:: EXTRACT

In the last post we’ve set the baseline for comparing ext4 to zfs when it comes to PostgreSQL. We’ve ended with two PostgreSQL clusters, one running on the ext4 file system while the other is running on top of the ZFS file system. In this post we’ll look at how they compare when it comes to performance and the data size on disk.

Warning: Please test for your own using your specific workloads before taking anything for granted you read here. What follows are very basic tests and that might look totally different in your environment.

Before we start with any tests, lets have a look at the the size of the data directories of both clusters. On the ext4 file system the size of the empty cluster is 39MB, which is expected:

postgres@ip-10-0-1-159:/home/postgres/ [pg17] du -sh /u02/pgdata/ext4/pg/
39M     /u02/pgdata/ext4/pg/

On the ZFS file system the size of the empty cluster is significantly lower, only 4.7MB:

postgres@ip-10-0-1-159:/home/postgres/ [pg17] du -sh /u02/pgdata/zfs/pg
4.7M    /u02/pgdata/zfs/pg

The reason is ZFS compression (which we’ve enabled in the last post):

postgres@ip-10-0-1-159:/home/postgres/ [pg17] zfs get compression pgpool/pgzfs
NAME          PROPERTY     VALUE           SOURCE
pgpool/pgzfs  compression  zstd            local
postgres@ip-10-0-1-159:/home/postgres/ [pg17] zfs get compressratio pgpool/pgzfs
NAME          PROPERTY       VALUE  SOURCE
pgpool/pgzfs  compressratio  6.76x  -

This is quite nice, lets see how that looks like when we load some data with pgbench. For ext4:

postgres@ip-10-0-1-159:/home/postgres/ [pg17] pgbench -p 5432 -i -s 1000 postgres
dropping old tables...

::::
:: LISTED ENTRIES

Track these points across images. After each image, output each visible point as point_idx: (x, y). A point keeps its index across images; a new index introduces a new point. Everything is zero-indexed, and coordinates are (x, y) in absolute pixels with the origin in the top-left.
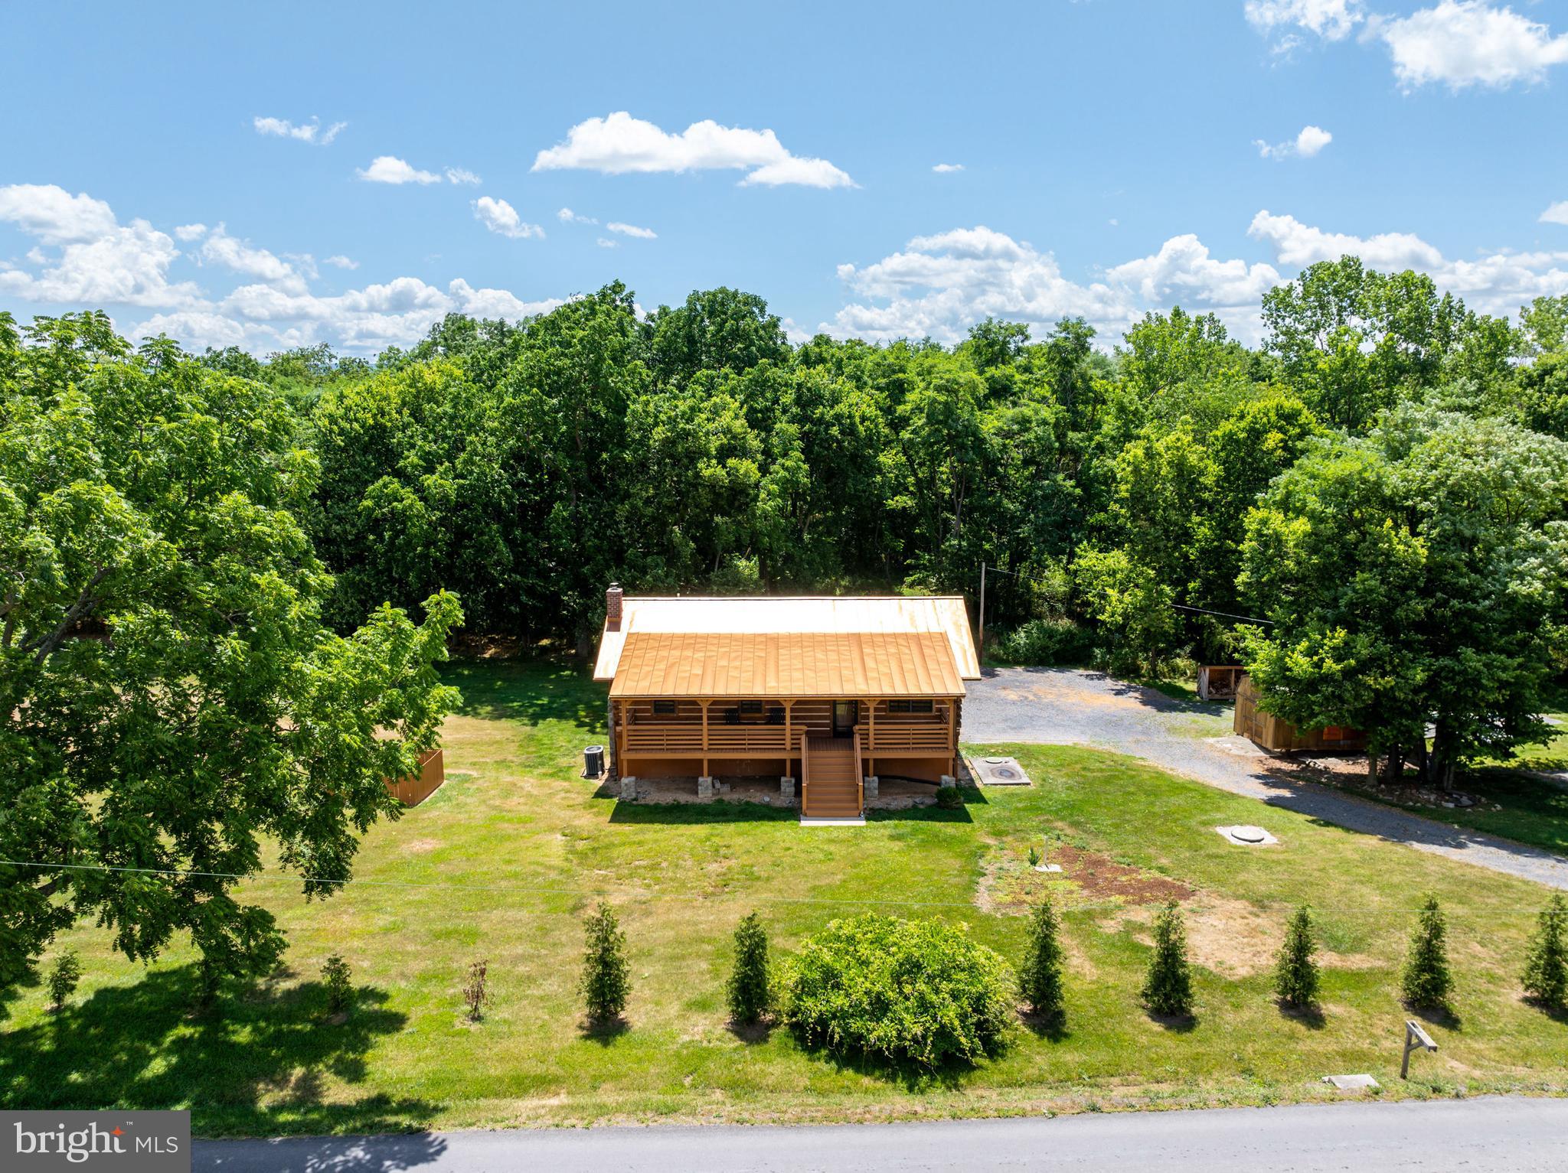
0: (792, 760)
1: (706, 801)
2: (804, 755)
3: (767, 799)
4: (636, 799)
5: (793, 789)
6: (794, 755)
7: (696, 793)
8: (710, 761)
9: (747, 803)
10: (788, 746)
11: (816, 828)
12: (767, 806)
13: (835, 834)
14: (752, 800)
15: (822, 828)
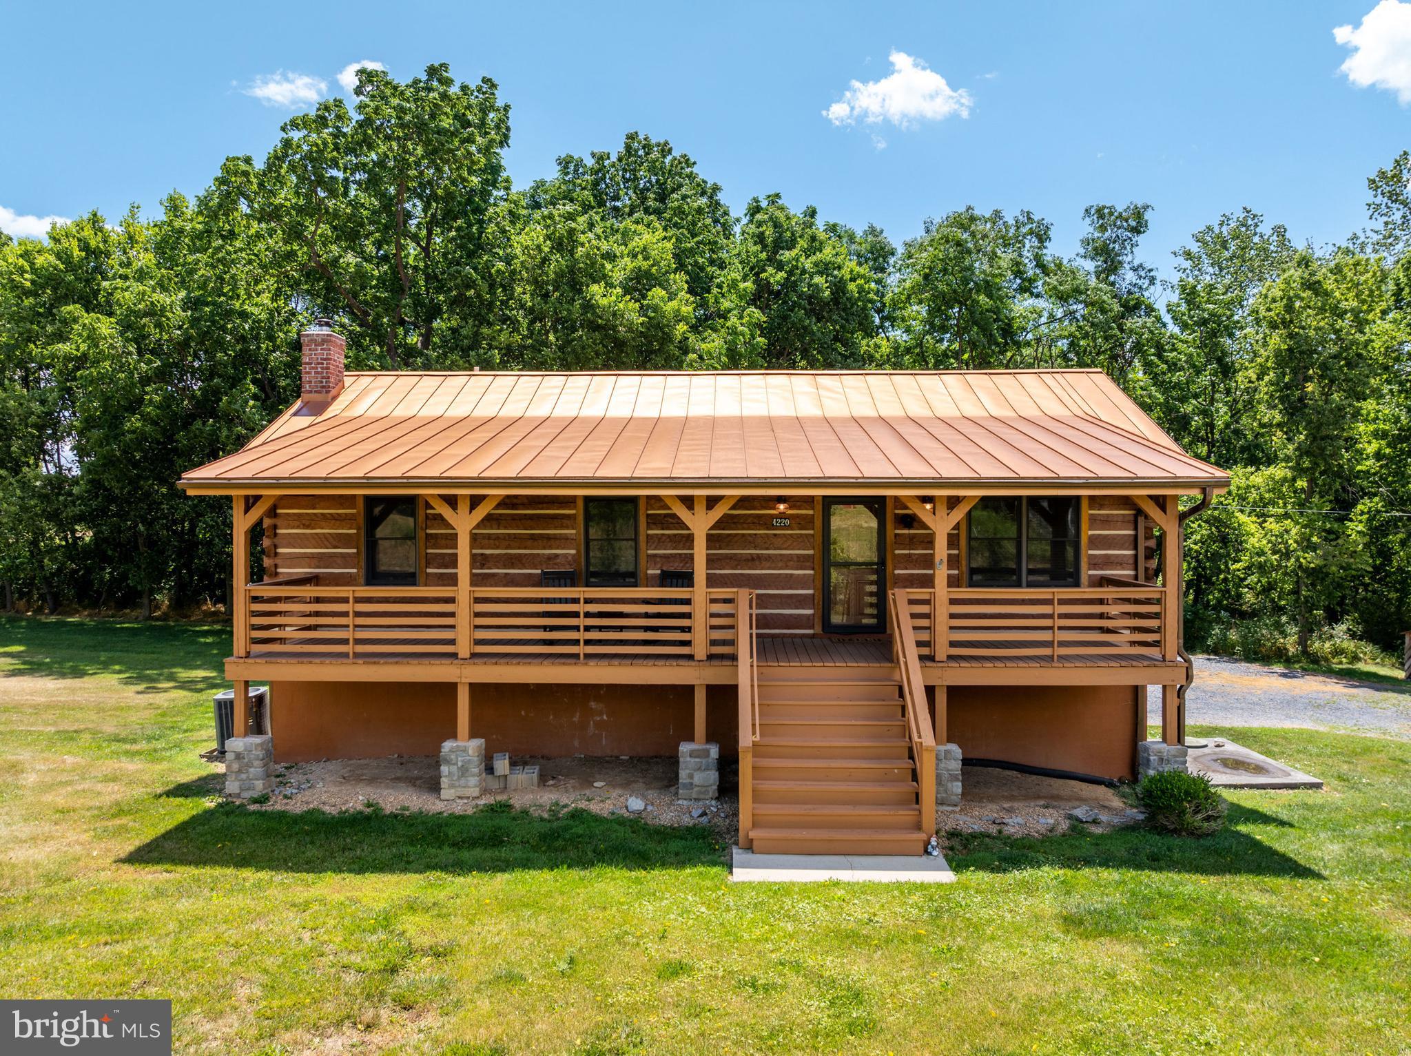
0: (712, 690)
1: (459, 808)
2: (745, 674)
3: (636, 804)
4: (262, 800)
5: (713, 776)
6: (716, 675)
7: (434, 786)
8: (478, 690)
9: (577, 815)
10: (700, 649)
11: (782, 890)
12: (635, 824)
13: (858, 912)
14: (595, 808)
15: (806, 890)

::::

* [TASK ITEM A]:
Using the ext4 and ZFS post, decide whether each statement agrees with it. Answer yes or no and quote the deciding words. (i) The empty cluster on ext4 takes up 39MB. (ii) ZFS compression was turned on in this same post. (iii) The author calls the tests very basic.
* [TASK ITEM B]:
List every command that the ext4 and ZFS post runs at the shell prompt.
* [TASK ITEM C]:
Carry on writing the ext4 and ZFS post, starting after its last line.

* [RESPONSE AREA A]:
(i) Yes: "On the ext4 file system the size of the empty cluster is 39MB"
(ii) No: "which we’ve enabled in the last post"
(iii) Yes: "What follows are very basic tests"

* [RESPONSE AREA B]:
- du -sh /u02/pgdata/ext4/pg/
- du -sh /u02/pgdata/zfs/pg
- zfs get compression pgpool/pgzfs
- zfs get compressratio pgpool/pgzfs
- pgbench -p 5432 -i -s 1000 postgres

* [RESPONSE AREA C]:
NOTICE:  table "pgbench_accounts" does not exist, skipping
NOTICE:  table "pgbench_branches" does not exist, skipping
NOTICE:  table "pgbench_history" does not exist, skipping
NOTICE:  table "pgbench_tellers" does not exist, skipping
creating tables...
generating data (client-side)...
vacuuming...                                                                                      
creating primary keys...
done in 382.58 s (drop tables 0.00 s, create tables 0.01 s, client-side generate 200.98 s, vacuum 7.11 s, primary keys 174.48 s).
postgres@ip-10-0-1-159:/home/postgres/ [pg17] du -sh /u02/pgdata/ext4/pg/
16G     /u02/pgdata/ext4/pg/

For ZFS:

postgres@ip-10-0-1-159:/home/postgres/ [pg17] pgbench -p 5433 -i -s 1000 postgres
dropping old tables...
NOTICE:  table "pgbench_accounts" does not exist, skipping
NOTICE:  table "pgbench_branches" does not exist, skipping
NOTICE:  table "pgbench_history" does not exist, skipping
NOTICE:  table "pgbench_tellers" does not exist, skipping
creating tables...
generating data (client-side)...
vacuuming...                                                                                      
creating primary keys...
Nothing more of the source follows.